DIRECTIVE:
Print the lines of all the items below verbatim, leaving out the pictures.

EXTRACTED INFORMATION:
***
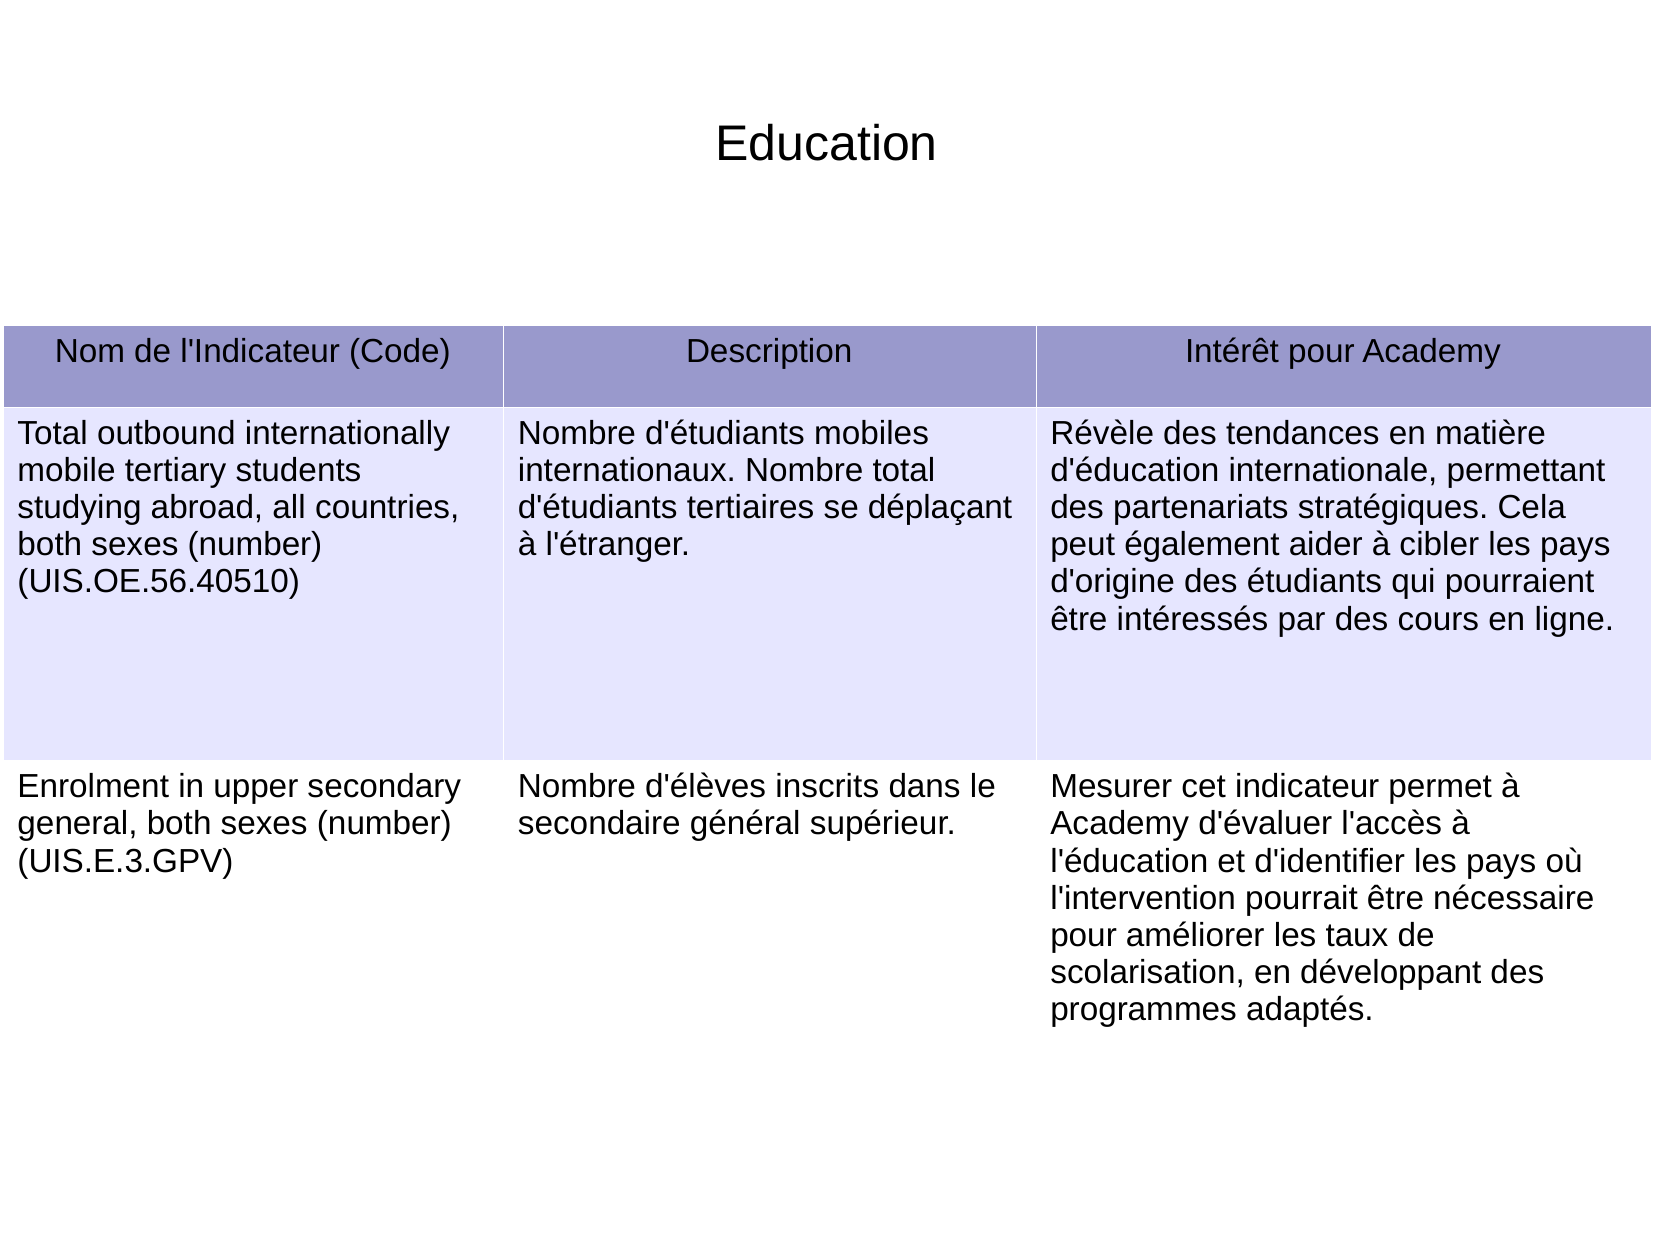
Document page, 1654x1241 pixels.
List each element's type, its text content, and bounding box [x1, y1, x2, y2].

table_cell Mesurer cet indicateur permet à Academy d'évaluer l'accès à l'éducation et d'identifier les pays où l'intervention pourrait être nécessaire pour améliorer les taux de scolarisation, en développant des programmes adaptés. [1037, 761, 1651, 1113]
table_cell Nombre d'étudiants mobiles internationaux. Nombre total d'étudiants tertiaires se déplaçant à l'étranger. [504, 408, 1036, 760]
table_cell Nombre d'élèves inscrits dans le secondaire général supérieur. [504, 761, 1036, 1113]
table_header Description [504, 326, 1036, 407]
table_cell Enrolment in upper secondary general, both sexes (number) (UIS.E.3.GPV) [4, 761, 503, 1113]
table_cell Total outbound internationally mobile tertiary students studying abroad, all countries, both sexes (number) (UIS.OE.56.40510) [4, 408, 503, 760]
table_header Nom de l'Indicateur (Code) [4, 326, 503, 407]
table_header Intérêt pour Academy [1037, 326, 1651, 407]
title Education [82, 49, 1571, 237]
table_cell Révèle des tendances en matière d'éducation internationale, permettant des partenariats stratégiques. Cela peut également aider à cibler les pays d'origine des étudiants qui pourraient être intéressés par des cours en ligne. [1037, 408, 1651, 760]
***
SOLUTION:
Document page, 1654x1241 pixels.
List each element's type, its text content, and bounding box [x1, y1, x2, y2].

table_cell Mesurer cet indicateur permet à Academy d'évaluer l'accès à l'éducation et d'identifier les pays où l'intervention pourrait être nécessaire pour améliorer les taux de scolarisation, en développant des programmes adaptés. [1037, 761, 1651, 1113]
table_cell Nombre d'étudiants mobiles internationaux. Nombre total d'étudiants tertiaires se déplaçant à l'étranger. [504, 408, 1036, 760]
table_cell Nombre d'élèves inscrits dans le secondaire général supérieur. [504, 761, 1036, 1113]
table_header Description [504, 326, 1036, 407]
table_cell Enrolment in upper secondary general, both sexes (number) (UIS.E.3.GPV) [4, 761, 503, 1113]
table_cell Total outbound internationally mobile tertiary students studying abroad, all countries, both sexes (number) (UIS.OE.56.40510) [4, 408, 503, 760]
table_header Nom de l'Indicateur (Code) [4, 326, 503, 407]
table_header Intérêt pour Academy [1037, 326, 1651, 407]
title Education [82, 49, 1571, 237]
table_cell Révèle des tendances en matière d'éducation internationale, permettant des partenariats stratégiques. Cela peut également aider à cibler les pays d'origine des étudiants qui pourraient être intéressés par des cours en ligne. [1037, 408, 1651, 760]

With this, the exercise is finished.